### Dataset extract
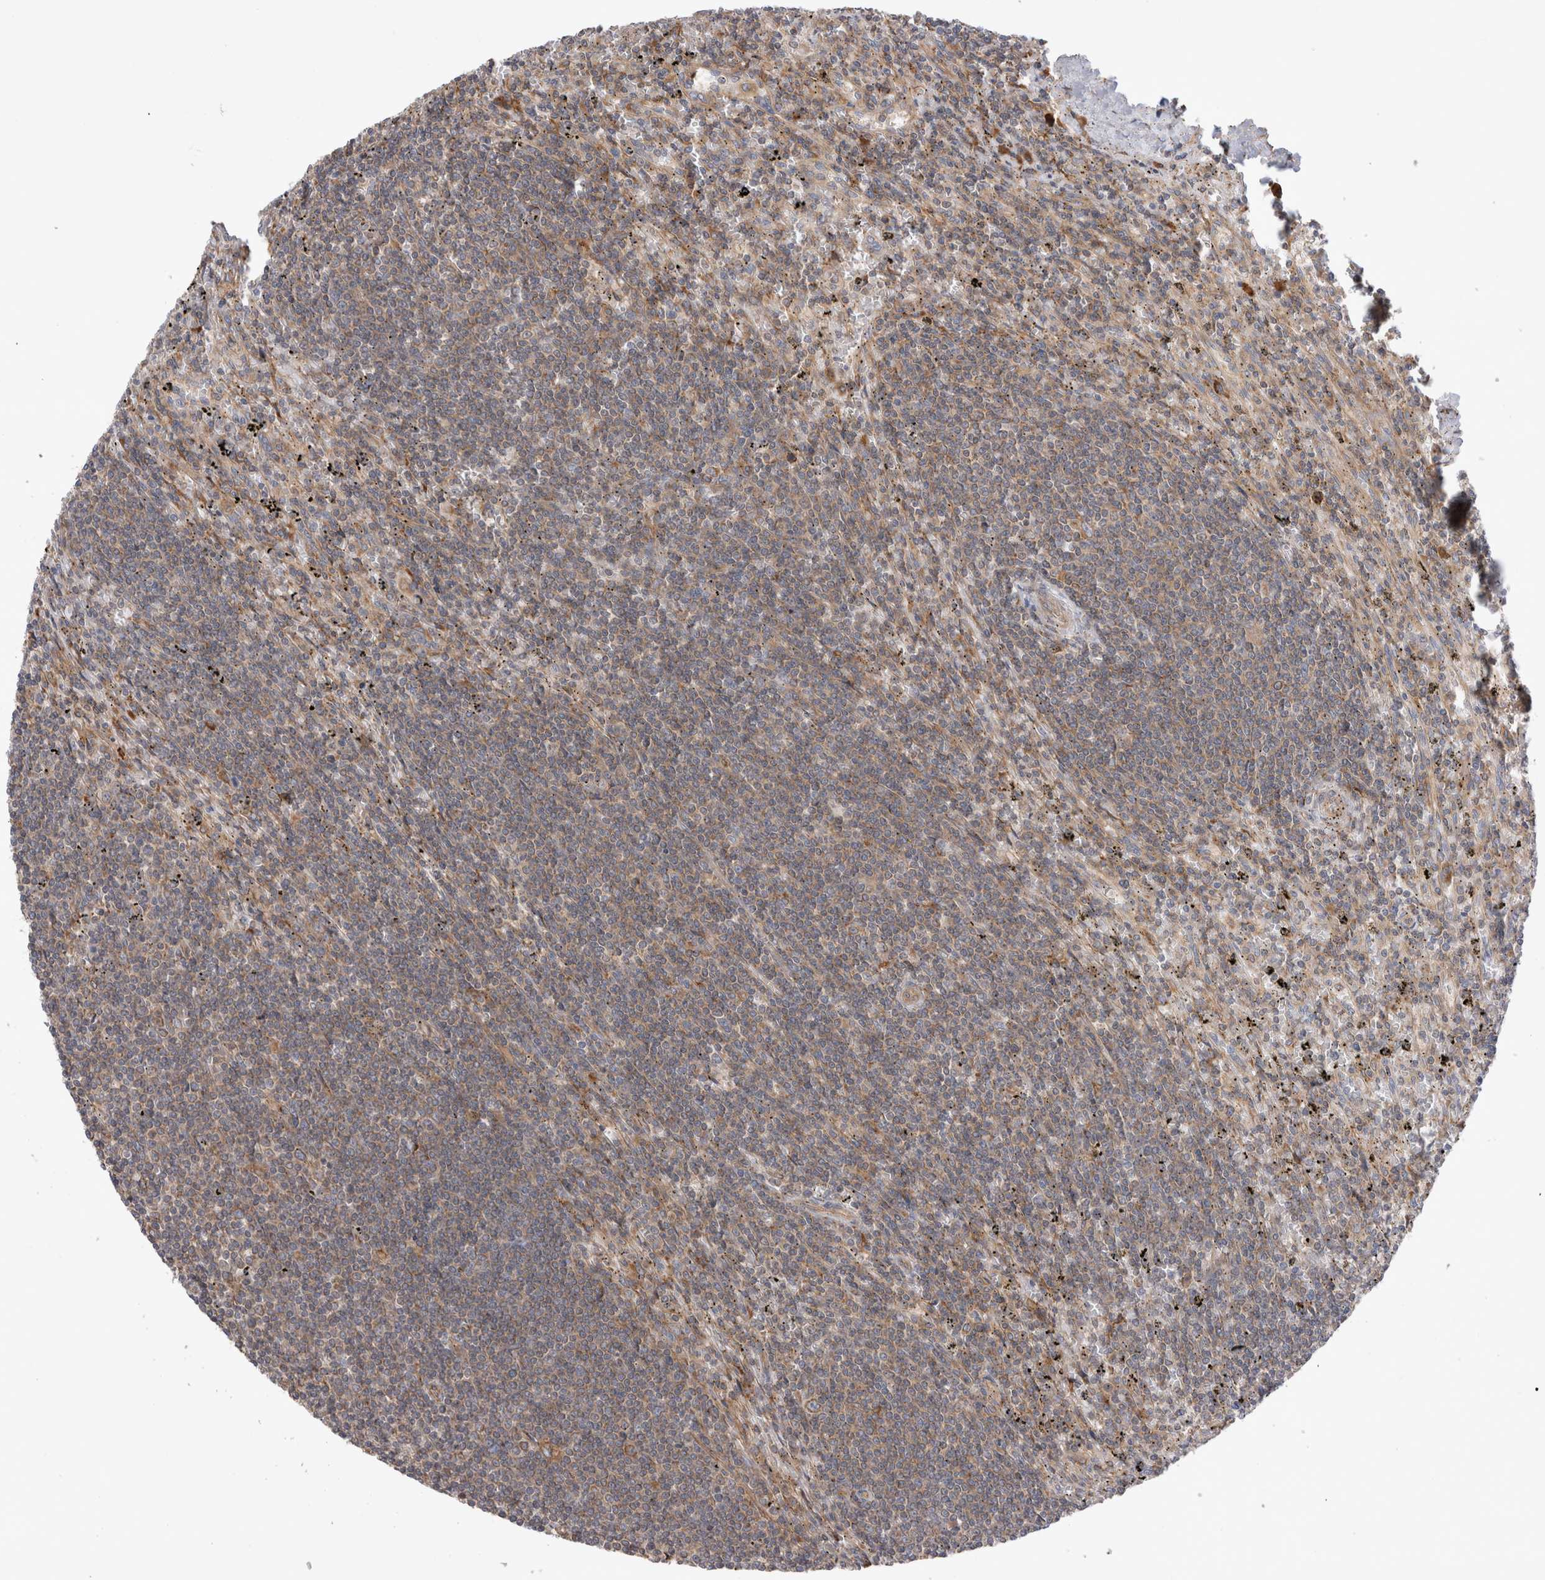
{"staining": {"intensity": "weak", "quantity": ">75%", "location": "cytoplasmic/membranous"}, "tissue": "lymphoma", "cell_type": "Tumor cells", "image_type": "cancer", "snomed": [{"axis": "morphology", "description": "Malignant lymphoma, non-Hodgkin's type, Low grade"}, {"axis": "topography", "description": "Spleen"}], "caption": "Malignant lymphoma, non-Hodgkin's type (low-grade) was stained to show a protein in brown. There is low levels of weak cytoplasmic/membranous positivity in approximately >75% of tumor cells.", "gene": "PDCD10", "patient": {"sex": "male", "age": 76}}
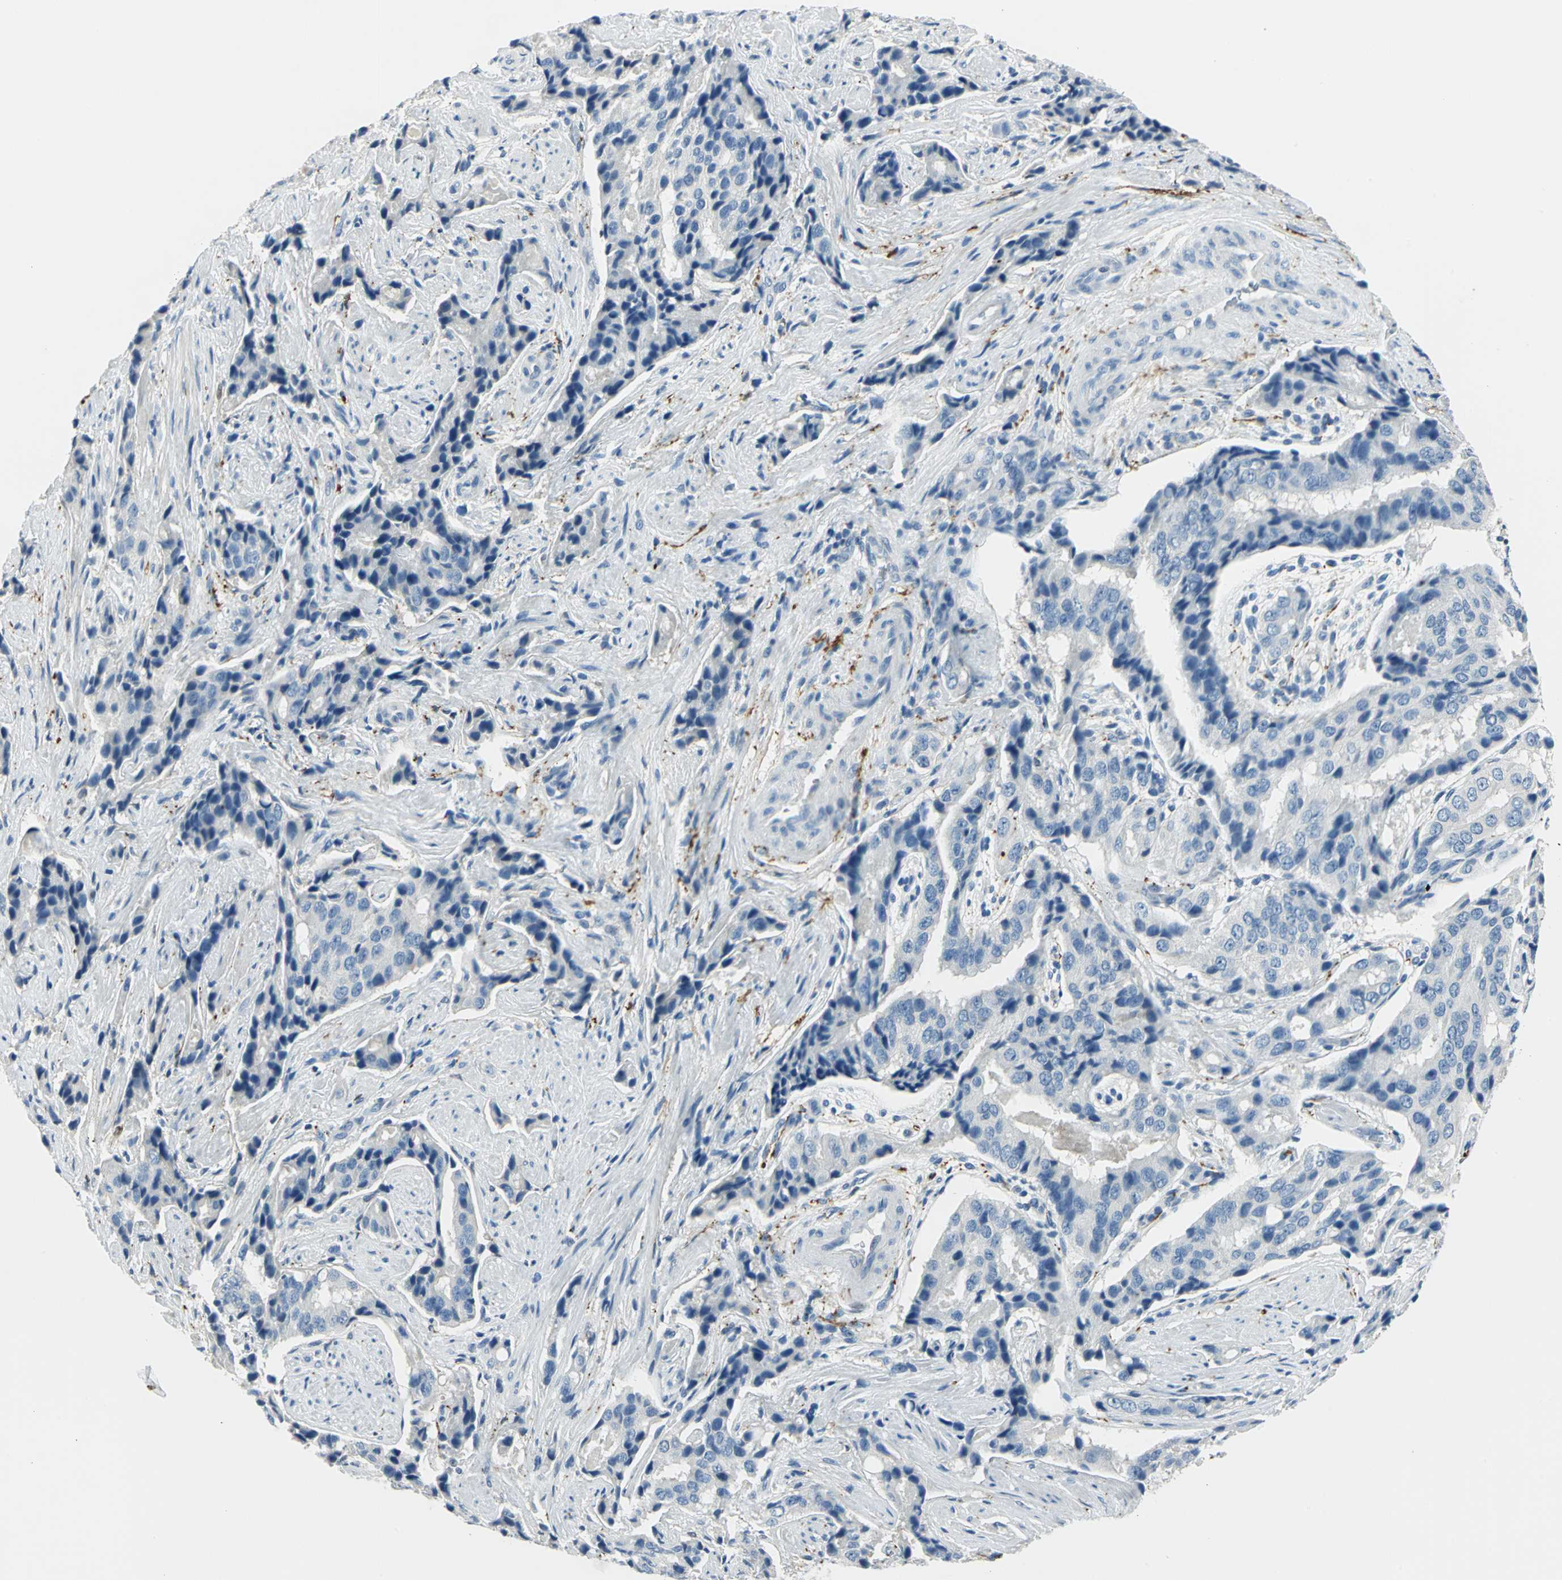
{"staining": {"intensity": "negative", "quantity": "none", "location": "none"}, "tissue": "prostate cancer", "cell_type": "Tumor cells", "image_type": "cancer", "snomed": [{"axis": "morphology", "description": "Adenocarcinoma, High grade"}, {"axis": "topography", "description": "Prostate"}], "caption": "Tumor cells are negative for protein expression in human prostate cancer.", "gene": "UCHL1", "patient": {"sex": "male", "age": 58}}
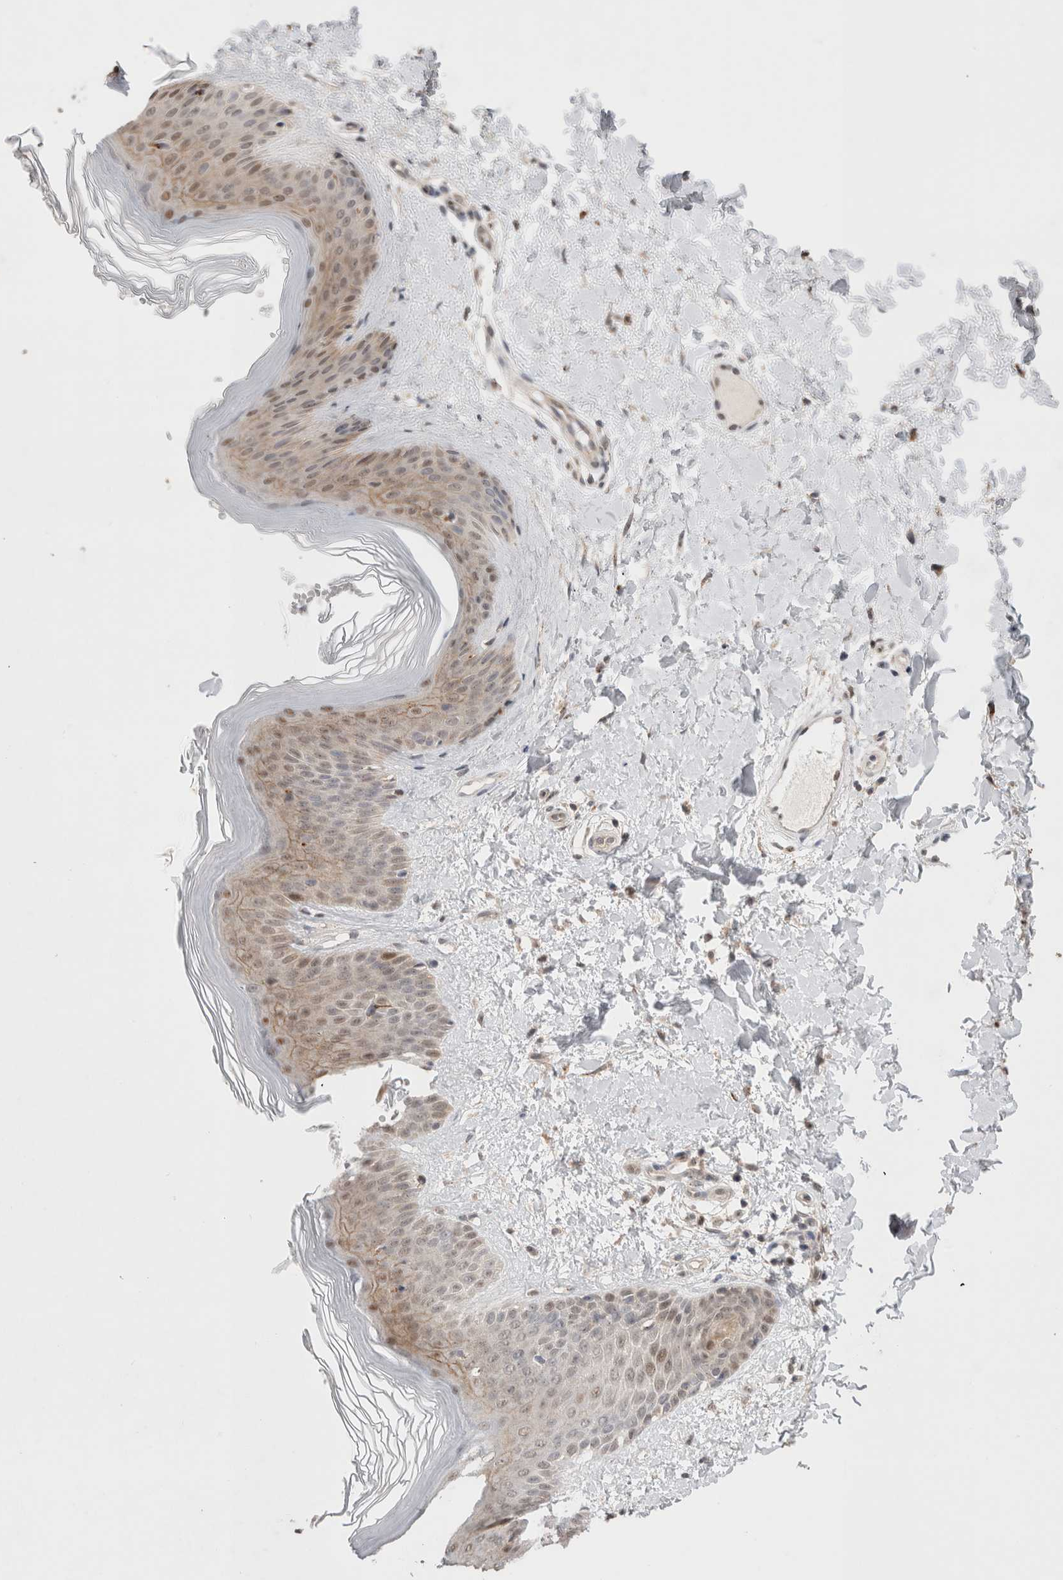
{"staining": {"intensity": "moderate", "quantity": ">75%", "location": "cytoplasmic/membranous"}, "tissue": "skin", "cell_type": "Fibroblasts", "image_type": "normal", "snomed": [{"axis": "morphology", "description": "Normal tissue, NOS"}, {"axis": "morphology", "description": "Malignant melanoma, Metastatic site"}, {"axis": "topography", "description": "Skin"}], "caption": "This image reveals immunohistochemistry (IHC) staining of normal human skin, with medium moderate cytoplasmic/membranous positivity in about >75% of fibroblasts.", "gene": "SLC29A1", "patient": {"sex": "male", "age": 41}}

### Problem to work on
What you return must match the lines from the top of the data through the line with "cells are negative" exactly, with the pictures removed.

### Reply
{"staining": {"intensity": "weak", "quantity": ">75%", "location": "cytoplasmic/membranous"}, "tissue": "lymphoma", "cell_type": "Tumor cells", "image_type": "cancer", "snomed": [{"axis": "morphology", "description": "Malignant lymphoma, non-Hodgkin's type, Low grade"}, {"axis": "topography", "description": "Spleen"}], "caption": "Malignant lymphoma, non-Hodgkin's type (low-grade) was stained to show a protein in brown. There is low levels of weak cytoplasmic/membranous positivity in approximately >75% of tumor cells.", "gene": "PDCD10", "patient": {"sex": "male", "age": 76}}
{"staining": {"intensity": "negative", "quantity": "none", "location": "none"}, "tissue": "prostate cancer", "cell_type": "Tumor cells", "image_type": "cancer", "snomed": [{"axis": "morphology", "description": "Adenocarcinoma, High grade"}, {"axis": "topography", "description": "Prostate"}], "caption": "Tumor cells are negative for protein expression in human prostate cancer.", "gene": "UCHL1", "patient": {"sex": "male", "age": 58}}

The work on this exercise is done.